In Kenosha, a small town in the impoverished "rust belt," the joint action of extreme right-wing armed gangs and the police to suppress the protests against the attack on Blake ended with the murder of two demonstrators. Kyle Rittenhouse, the shooter, is a young Trump supporter who is seen on video getting lost behind police lines with his assault rifle.

Days later in Portland, a caravan of Trump supporters clashed with a protest against police violence. In a confusing situation, a militant of the extreme right-wing organization Patriot Prayer, which supports the re-election of the president, was killed. These radicalized right-wing groups, which include white supremacists and nativists like the Proud Boys or the Q'Anon supporters, among others relieved by the Center for Analysis of the Radical Right, are developing independently of the Republican Party but are fervent supporters of Trump.

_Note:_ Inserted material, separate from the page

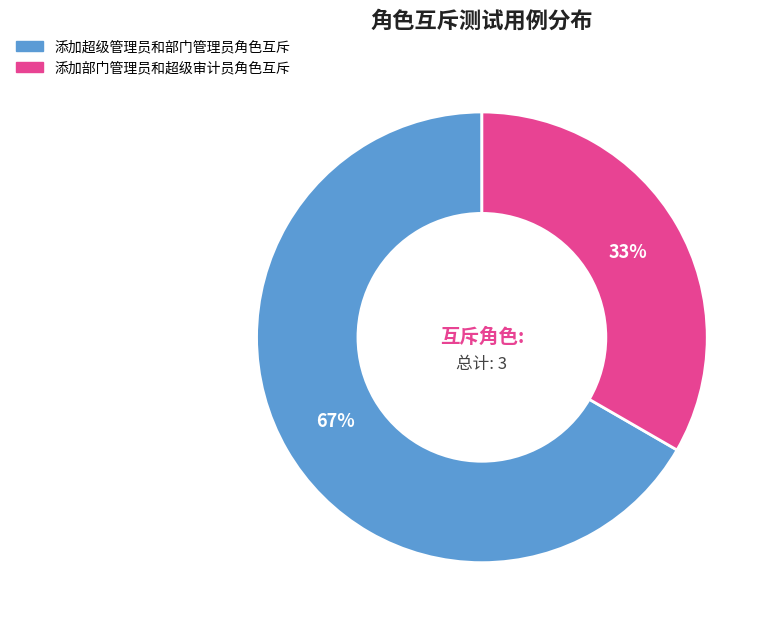

Combined, do 添加部门管理员和超级审计员角色互斥 and 添加超级管理员和部门管理员角色互斥 account for over 50%?

Yes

The president rewarded them for their support both from their Twitter account and in real life. In an act that can only be read as a political provocation, he traveled to Wisconsin, indicating the actions of the police, the National Guard, and the armed "vigilantes" who supposedly acted in "self-defense.

The Democrats and "liberal" media use the "fascist danger" to unite their electoral base through the fright behind Joe Biden's "center-left" candidacy. Star Democratic leftist congresswoman Alexandra Ocasio Cortez used the minute she was given by the establishment at the Convention to argue that the November election should "stop fascism in America. There is no doubt that fascist tendencies, expressed in racism and hate crimes, are incubating in society. But as sociologist Dylan Riley explains in a New Left Review editorial published at the beginning of Trump's presidency, the conditions do not exist today for the development of classical fascism: inter-imperialist war and socialist revolution (triumphant in Russia and defeated in the West). Riley prefers to use the Weberian category of Bonapartist "patrimonialism" where the key is loyalty. In a similar sense, in a recent book on the American right-wing, the authors define the Trump phenomenon as a "plutocratic populism", a product of the inequality and concentration of wealth that has been developing since the 1980s. And they say that the polarization has been asymmetrical, with the Republican party turning much more to the right than the Democrats to the left.

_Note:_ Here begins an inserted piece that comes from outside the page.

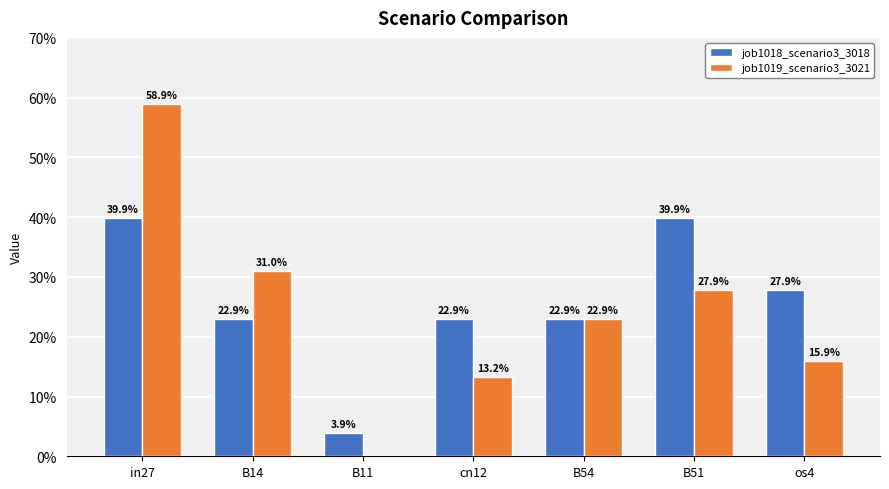

List the series in order of their overall mean, highest first.

job1018_scenario3_3018, job1019_scenario3_3021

Political polarization and organic crisis tendencies are producing new political phenomena on the margins. The radicalized right is today contained in the Republican Party in its Trumpist version. The Democratic Party may impose itself electorally as the lesser evil but it does not cover the whole spectrum on its left. To the existence of the DSA (Democratic Socialists of America), a social democratic party that attracted some 70,000 young people to its ranks, one must add the constitution of a new populist party (Movement for a People's Party), a sort of "flag-waving sanders. These new political phenomena are subsidiary to the Democratic Party and have as their strategy the "accumulation" within the imperialist bourgeois-democratic regime to achieve some reforms. The perspectives of the radicalization of the class struggle, and the warning signal of the extreme right, reaffirm the need to set up a revolutionary socialist party. In that fight are the comrades who are promoting Left Voice.